Interpretive Summary: Growers that plant cover crops outside optimal planting periods may alter cover crop management to improve biomass production by increasing seeding rates and/or applying greater N rates, but both factors increase production costs. However, limited research has been conducted to determine if enhanced cover crop biomass production is possible by increasing costly inputs during these non-optimal planting periods. In order to assist growers with these cover crop management decisions, ARS scientists in Auburn, AL, Raleigh, NC, and Auburn Univ. investigated how four planting dates (late October, early November, late November, and early December), two seeding rates (67 and 101 kg ha-1), and four N rates (0, 34, 67, and 101 kg N ha-1) affected rye performance in a peanut/cotton rotation over six growing seasons (2015-2020). Biomass production decreased as planting date was delayed across all N rates, while seeding rate had no effect. Despite a biomass response to N across planting dates, increasing N fertilizer for a late planted cereal cover crop did not produce additional biomass compared to an early planted cereal cover crop. Planting cover crops by early November was imperative to stimulate biomass production for this region. Increasing seeding rates and/or N applications was an unnecessary expense that could not overcome environmental constraints of late planting dates.

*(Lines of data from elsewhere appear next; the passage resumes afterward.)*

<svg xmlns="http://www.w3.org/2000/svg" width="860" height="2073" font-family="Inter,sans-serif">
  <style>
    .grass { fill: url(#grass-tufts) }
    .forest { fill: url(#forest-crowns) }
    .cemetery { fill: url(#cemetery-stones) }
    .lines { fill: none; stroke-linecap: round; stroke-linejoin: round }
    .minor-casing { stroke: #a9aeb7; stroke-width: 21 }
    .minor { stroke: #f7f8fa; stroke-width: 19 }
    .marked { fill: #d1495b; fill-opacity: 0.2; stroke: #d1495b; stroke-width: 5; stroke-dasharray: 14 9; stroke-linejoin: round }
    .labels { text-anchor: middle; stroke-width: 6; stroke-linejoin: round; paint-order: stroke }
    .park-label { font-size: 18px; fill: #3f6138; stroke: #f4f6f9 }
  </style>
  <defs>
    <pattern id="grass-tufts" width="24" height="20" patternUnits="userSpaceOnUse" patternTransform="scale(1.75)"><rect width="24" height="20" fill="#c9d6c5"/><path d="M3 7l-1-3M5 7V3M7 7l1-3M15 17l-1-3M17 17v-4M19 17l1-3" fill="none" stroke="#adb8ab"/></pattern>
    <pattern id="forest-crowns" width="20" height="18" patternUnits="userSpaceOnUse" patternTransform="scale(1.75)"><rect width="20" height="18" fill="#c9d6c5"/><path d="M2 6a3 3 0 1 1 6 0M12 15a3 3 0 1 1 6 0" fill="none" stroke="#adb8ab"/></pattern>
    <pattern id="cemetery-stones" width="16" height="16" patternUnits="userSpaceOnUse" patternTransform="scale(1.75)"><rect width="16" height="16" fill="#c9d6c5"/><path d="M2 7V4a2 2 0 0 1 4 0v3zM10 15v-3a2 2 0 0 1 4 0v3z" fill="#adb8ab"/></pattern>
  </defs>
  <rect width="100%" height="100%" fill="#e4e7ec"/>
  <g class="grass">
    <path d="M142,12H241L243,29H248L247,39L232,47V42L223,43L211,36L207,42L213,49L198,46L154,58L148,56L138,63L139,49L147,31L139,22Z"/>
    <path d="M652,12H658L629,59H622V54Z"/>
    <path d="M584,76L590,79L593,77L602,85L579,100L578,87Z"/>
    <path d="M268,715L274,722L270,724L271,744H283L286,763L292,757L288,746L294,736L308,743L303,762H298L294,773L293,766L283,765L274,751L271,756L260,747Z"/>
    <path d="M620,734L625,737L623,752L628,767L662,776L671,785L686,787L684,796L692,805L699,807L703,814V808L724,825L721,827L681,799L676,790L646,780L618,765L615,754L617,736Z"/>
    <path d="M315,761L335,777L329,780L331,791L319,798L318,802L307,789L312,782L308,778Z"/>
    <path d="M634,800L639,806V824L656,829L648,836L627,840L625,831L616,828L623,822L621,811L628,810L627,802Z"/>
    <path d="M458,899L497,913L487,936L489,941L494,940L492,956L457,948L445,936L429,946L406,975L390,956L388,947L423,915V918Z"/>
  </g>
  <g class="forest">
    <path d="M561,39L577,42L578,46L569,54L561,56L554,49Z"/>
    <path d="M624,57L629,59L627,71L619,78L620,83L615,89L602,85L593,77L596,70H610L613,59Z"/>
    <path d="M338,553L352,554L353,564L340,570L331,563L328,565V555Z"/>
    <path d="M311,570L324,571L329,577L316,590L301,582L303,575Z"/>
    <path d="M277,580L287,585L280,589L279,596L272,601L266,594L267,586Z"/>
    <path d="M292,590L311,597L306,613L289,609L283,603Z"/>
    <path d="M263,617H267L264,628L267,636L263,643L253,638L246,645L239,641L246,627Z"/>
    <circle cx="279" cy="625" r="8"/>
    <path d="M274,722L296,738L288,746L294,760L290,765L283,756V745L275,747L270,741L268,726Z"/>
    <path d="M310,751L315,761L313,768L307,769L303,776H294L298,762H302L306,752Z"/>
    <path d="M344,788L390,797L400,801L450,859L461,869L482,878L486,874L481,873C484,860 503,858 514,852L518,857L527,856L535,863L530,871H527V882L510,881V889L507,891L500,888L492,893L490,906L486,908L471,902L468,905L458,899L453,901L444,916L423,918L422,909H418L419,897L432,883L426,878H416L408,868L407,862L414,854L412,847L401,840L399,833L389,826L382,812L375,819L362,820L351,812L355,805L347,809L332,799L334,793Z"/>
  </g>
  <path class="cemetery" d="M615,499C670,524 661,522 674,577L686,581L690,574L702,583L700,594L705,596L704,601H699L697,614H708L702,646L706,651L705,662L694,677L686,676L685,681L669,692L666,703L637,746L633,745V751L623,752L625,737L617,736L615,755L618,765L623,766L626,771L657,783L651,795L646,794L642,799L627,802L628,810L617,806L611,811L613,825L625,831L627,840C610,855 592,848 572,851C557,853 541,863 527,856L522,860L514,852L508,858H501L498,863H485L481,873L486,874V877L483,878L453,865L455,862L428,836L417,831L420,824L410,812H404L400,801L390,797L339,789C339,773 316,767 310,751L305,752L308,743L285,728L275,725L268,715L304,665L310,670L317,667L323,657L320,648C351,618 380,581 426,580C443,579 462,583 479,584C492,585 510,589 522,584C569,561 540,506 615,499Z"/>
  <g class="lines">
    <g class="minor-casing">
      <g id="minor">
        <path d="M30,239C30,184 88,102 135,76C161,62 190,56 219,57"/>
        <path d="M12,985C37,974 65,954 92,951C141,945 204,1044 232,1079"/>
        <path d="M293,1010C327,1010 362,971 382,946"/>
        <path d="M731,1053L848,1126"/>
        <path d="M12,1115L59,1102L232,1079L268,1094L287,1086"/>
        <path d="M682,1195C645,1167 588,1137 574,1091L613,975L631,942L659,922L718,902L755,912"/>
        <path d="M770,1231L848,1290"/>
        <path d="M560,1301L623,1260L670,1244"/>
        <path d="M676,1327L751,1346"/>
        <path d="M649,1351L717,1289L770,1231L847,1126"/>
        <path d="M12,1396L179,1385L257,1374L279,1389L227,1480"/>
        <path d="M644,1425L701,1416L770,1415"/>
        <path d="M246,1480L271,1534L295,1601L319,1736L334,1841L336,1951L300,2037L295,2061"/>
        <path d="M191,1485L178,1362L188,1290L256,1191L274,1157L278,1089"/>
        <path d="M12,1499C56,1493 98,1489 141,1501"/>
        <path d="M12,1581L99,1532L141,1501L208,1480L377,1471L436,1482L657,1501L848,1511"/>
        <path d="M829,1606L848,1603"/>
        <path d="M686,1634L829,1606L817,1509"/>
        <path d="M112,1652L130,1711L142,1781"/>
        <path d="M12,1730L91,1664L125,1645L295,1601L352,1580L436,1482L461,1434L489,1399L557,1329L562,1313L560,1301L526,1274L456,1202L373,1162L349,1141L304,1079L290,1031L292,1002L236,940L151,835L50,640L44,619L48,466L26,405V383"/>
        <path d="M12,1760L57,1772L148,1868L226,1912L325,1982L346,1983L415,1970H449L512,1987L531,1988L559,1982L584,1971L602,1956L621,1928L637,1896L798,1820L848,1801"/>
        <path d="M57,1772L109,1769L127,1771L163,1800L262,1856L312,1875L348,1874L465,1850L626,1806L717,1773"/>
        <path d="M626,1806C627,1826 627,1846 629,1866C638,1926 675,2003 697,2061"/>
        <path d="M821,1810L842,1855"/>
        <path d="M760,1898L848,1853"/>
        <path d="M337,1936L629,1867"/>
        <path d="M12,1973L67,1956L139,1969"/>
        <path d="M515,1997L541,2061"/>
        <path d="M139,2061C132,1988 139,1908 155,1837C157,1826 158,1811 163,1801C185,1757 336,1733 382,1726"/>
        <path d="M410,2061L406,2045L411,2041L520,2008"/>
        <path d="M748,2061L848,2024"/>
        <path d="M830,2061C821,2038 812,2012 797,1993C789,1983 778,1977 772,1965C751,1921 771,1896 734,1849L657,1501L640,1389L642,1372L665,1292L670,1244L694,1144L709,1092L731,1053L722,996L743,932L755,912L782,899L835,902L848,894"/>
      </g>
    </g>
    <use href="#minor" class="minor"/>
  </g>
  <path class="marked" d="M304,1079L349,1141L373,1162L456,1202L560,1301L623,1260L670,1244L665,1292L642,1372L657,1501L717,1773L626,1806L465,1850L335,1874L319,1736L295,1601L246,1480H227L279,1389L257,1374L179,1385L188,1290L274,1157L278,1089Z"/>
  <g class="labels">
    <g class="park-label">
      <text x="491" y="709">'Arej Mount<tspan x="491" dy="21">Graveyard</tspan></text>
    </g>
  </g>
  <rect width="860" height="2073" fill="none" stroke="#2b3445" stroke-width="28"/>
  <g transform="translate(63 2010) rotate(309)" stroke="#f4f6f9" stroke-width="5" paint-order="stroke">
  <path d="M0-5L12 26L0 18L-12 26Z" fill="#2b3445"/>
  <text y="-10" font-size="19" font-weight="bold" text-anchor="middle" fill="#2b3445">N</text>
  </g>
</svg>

Technical Abstract: Management is critical to maximize cover crop benefits, while minimizing costs. However, cover crop performance and cost can vary without consistent management strategies. Therefore, we investigated how four planting dates (late October, early November, late November, and early December), two seeding rates (67 and 101 kg ha-1), and four N rates (0, 34, 67, and 101 kg N ha-1) affected rye (Secale cereale L.) (cv. ‘Wrens Abruzzi’) biomass production, N uptake, C:N ratio, US$ per 100 kg biomass, cash crop yields, and soil organic C (SOC) in a peanut (Arachis hypogaea L.)/cotton (Gossypium hirsutum L.) rotation over six growing seasons (2015-2020) in Headland, Alabama, USA. Biomass production averaged 2.7 times greater for late October planted rye compared to early December across all N rates. Nitrogen increased biomass production, but total biomass amounts decreased with later planting dates. Nitrogen uptake increased as N rate increased for each planting date. The C:N ratio was more sensitive to planting dates than N rates and decreased as planting was delayed. The US$ per 100 kg of biomass was similar across all N rates for early planting dates (late October and early November). No yield effect was observed for peanut or cotton, but SOC increased in the 0-5 cm depth when 101 kg N ha-1 was applied to the rye cover crop. Results highlight the importance of planting date compared to seeding and N rates to enhance cover crop performance and return on investment (ROI) for growers in the southeastern U.S.